Below are records; extract exactly the lines from the one with "scroll(699, 248, up, 5)" through the final line, including both, but drop the pictures.

● THE RECORDS:
»»
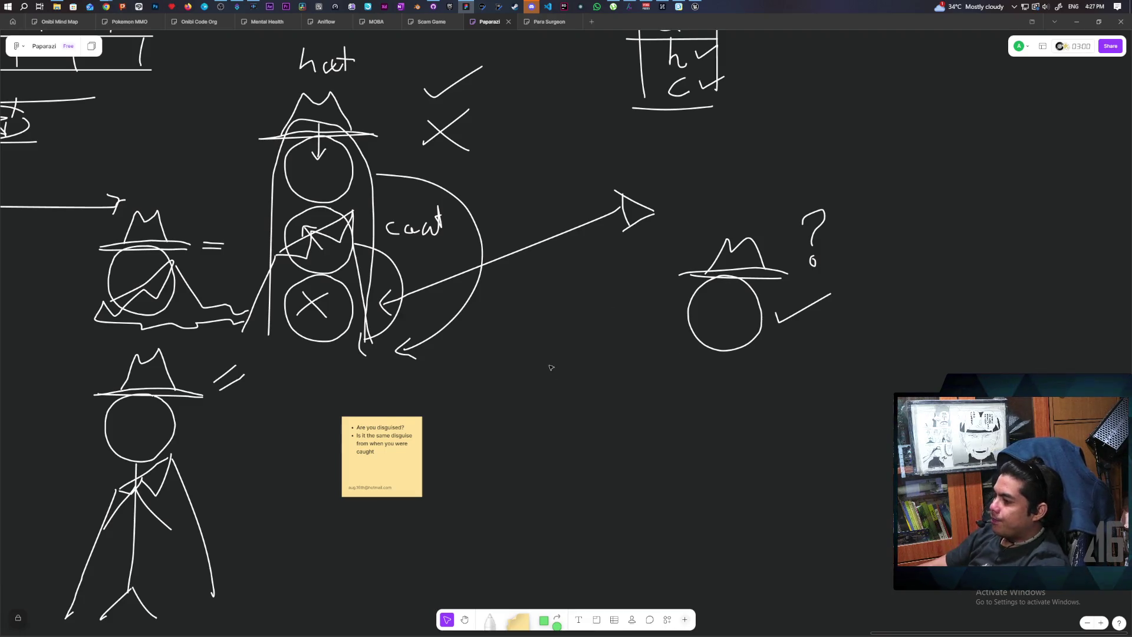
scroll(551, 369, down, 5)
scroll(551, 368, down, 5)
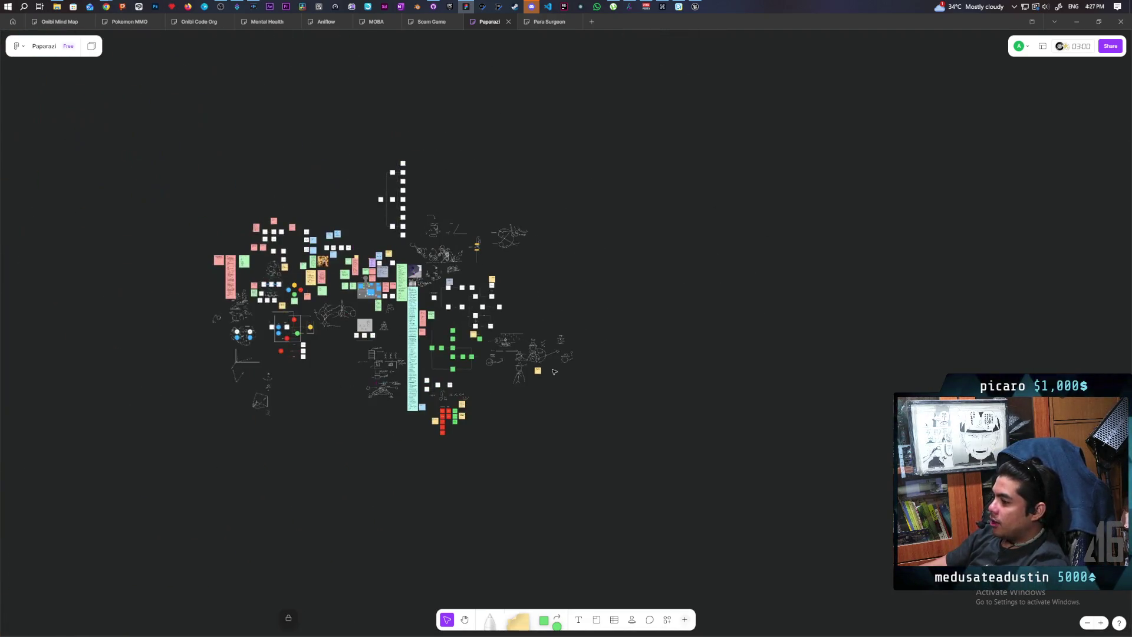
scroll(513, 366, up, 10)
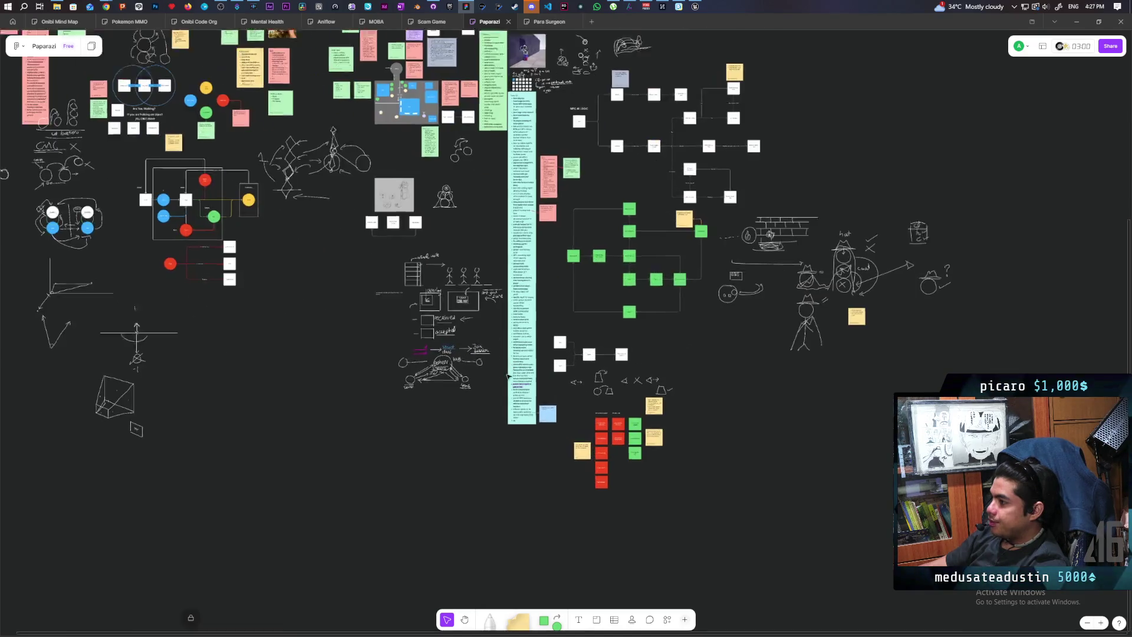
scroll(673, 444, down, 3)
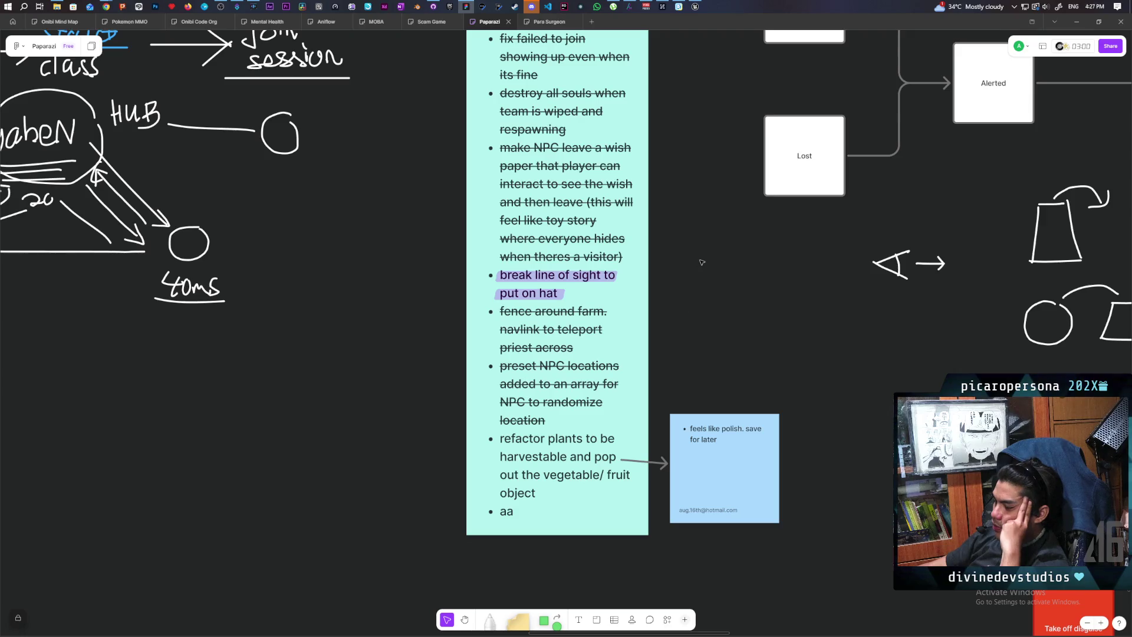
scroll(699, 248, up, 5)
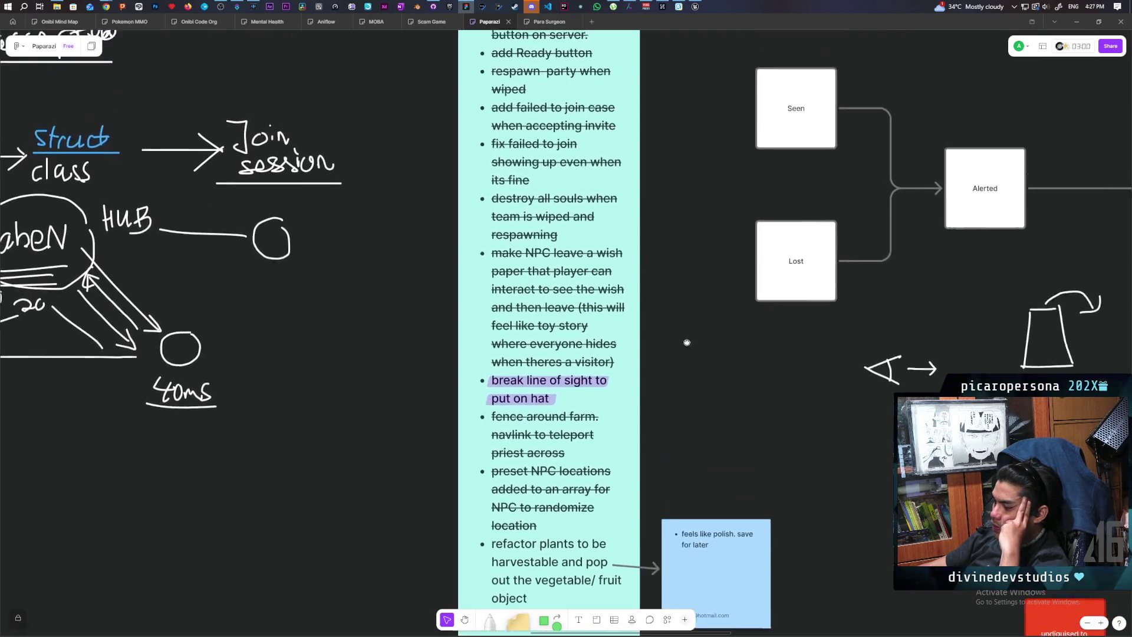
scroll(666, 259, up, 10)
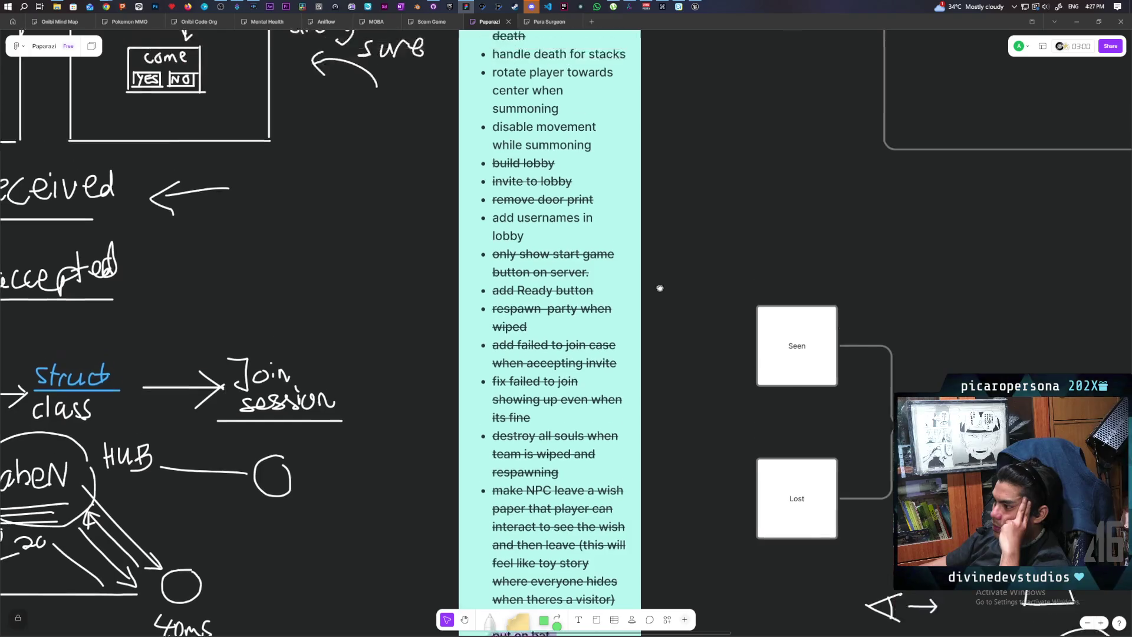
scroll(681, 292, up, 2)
««
● WRITTEN SOLUTION:
scroll(699, 248, up, 5)
scroll(666, 259, up, 10)
scroll(681, 292, up, 2)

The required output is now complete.